Soil health

Cultivating the land for food production is historically linked to human survival.

In recent years there has been a remarkable awareness for the proper use of natural energy resources and especially for the preservation of the terrestrial ecosystem.

The soil is one of the most complex ecosystems in nature, as it contains a huge number of different organisms that contribute to maintaining the flora and fertility of the soil. Healthy soils are characterized by a balance in numerous beneficial and non-beneficial organisms.

Then, the "inhabitants" of the soil produce enzymes that act as catalysts that help break down protein and organic compounds. This process allows the cultivated plants to draw more nutrients from the soil while at the same time our body is fed food rich in enzymes which makes it very digestible.
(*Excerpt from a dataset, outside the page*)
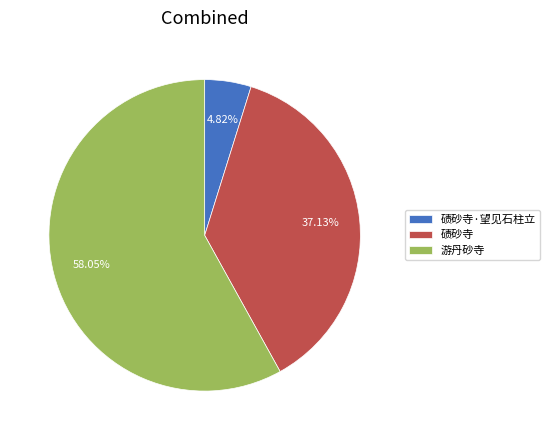

Which slice is the largest?

游丹砂寺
It is important to emphasize that enzyme activity is greater in soils that have not been sprayed with pesticides compared to conventional soils.

Let's see below some traditional and modern forms of cultivation that support the balance of soil biodiversity.

Biological Georgia

In organic farming, the soil is enriched with various natural materials, compost and any form of chemical intervention to deal with insects is avoided.
One of the techniques used in organic farming is the enrichment of the soil with beneficial microorganisms, a method introduced by Teruo Higa.
Higa created a mixture of microorganisms which are subjected to a special fermentation in water and the final preparation is used as a fertilizer that significantly increases soil fertility.
Organic farming is based on living ecosystems and contributes to their preservation through sustainability, i.e. the protection of natural resources so that future generations can benefit equally.
In this system, the traditional way of farming is respected, as it allows the land to rest after a demanding harvest.

We could say that with the start of organic farming in Greece, people started looking for foods that will help them maintain their good health levels, such as organic super foods, cereals, cereal and fruit bars, healthy snacks, muesli.

The idea of ​​organic farming soon caught on and expanded beyond the food space as it started the awareness of people to use eco-friendly ingredients in household cleaners and kitchenware in order to preserve the earth's natural resources.

Biodynamic agriculture

The initiator of biodynamic farming is Rudolph Steiner, who connected the burdened health of farmers with the use of pesticides. He convinced the villagers to make fertilizer with natural ingredients and very soon those who applied it saw a significant improvement in their health.
Biodynamic farming revives the old image where man lives in harmony with nature and animals.
Sowing, time spent in the field, and harvesting are coordinated with the phases of the moon, a technique that has also been practiced by ancient civilizations. The soil is enriched with organic humus and a liquid with natural ingredients is used to control harmful pests, the method of preparation of which is similar to that of homeopathic medicines.

In the modern market there is a wide selection of biodynamic products that one can choose from, not only food, but products related to body care such as cosmetics, daily personal care items, shampoos, care creams, toothpastes, etc.


Natural cultivation

Masanobu Fucuoca is the one who inspired and implemented the method of natural cultivation. Fucuoca argued that human intervention should be kept to a minimum so that the land would be able to express its productivity without hindrance.
So according to the system of natural cultivation the land is not ploughed, nor carved and the wild grasses are cut instead of uprooted.
The soil is enriched with dry leaves, and roots from previous crops and its moisture is ensured by covering with straw.
The natural way of producing the products enhances the co-cultivation of fruit and vegetables, which means that in a flower bed we can see 1-2 different types of vegetables together with trees and herbs.

One of the most important points of reference in organic farming is that it uses edible seeds such as barley, buckwheat, oats, wheat, amaranth to directly enrich the soil.

The above forms of agriculture protect rare seeds and varieties of vegetables and fruits that are in danger of being lost from the trend of intensive cultivation.

By consuming products that have been prepared using natural methods, we are laying a solid foundation for health well-being and participating in the global effort to care for our planet.